In the response, each entry below should appear again exactly as given.
•••••
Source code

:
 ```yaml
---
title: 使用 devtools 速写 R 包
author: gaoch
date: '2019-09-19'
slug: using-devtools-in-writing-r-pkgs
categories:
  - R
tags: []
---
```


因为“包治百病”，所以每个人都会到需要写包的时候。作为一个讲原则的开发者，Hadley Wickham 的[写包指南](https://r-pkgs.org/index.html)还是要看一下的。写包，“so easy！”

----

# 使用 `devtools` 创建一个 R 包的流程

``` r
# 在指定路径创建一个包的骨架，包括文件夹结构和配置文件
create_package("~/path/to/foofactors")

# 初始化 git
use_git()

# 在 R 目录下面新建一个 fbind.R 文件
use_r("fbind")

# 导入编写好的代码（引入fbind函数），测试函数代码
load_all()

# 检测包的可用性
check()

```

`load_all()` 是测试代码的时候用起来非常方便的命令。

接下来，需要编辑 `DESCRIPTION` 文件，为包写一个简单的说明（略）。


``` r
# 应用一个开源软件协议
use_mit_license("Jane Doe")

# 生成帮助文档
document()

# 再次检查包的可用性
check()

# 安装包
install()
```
•••••
* Solution to the exercise *
Source code

:
 ```yaml
---
title: 使用 devtools 速写 R 包
author: gaoch
date: '2019-09-19'
slug: using-devtools-in-writing-r-pkgs
categories:
  - R
tags: []
---
```


因为“包治百病”，所以每个人都会到需要写包的时候。作为一个讲原则的开发者，Hadley Wickham 的[写包指南](https://r-pkgs.org/index.html)还是要看一下的。写包，“so easy！”

----

# 使用 `devtools` 创建一个 R 包的流程

``` r
# 在指定路径创建一个包的骨架，包括文件夹结构和配置文件
create_package("~/path/to/foofactors")

# 初始化 git
use_git()

# 在 R 目录下面新建一个 fbind.R 文件
use_r("fbind")

# 导入编写好的代码（引入fbind函数），测试函数代码
load_all()

# 检测包的可用性
check()

```

`load_all()` 是测试代码的时候用起来非常方便的命令。

接下来，需要编辑 `DESCRIPTION` 文件，为包写一个简单的说明（略）。


``` r
# 应用一个开源软件协议
use_mit_license("Jane Doe")

# 生成帮助文档
document()

# 再次检查包的可用性
check()

# 安装包
install()
```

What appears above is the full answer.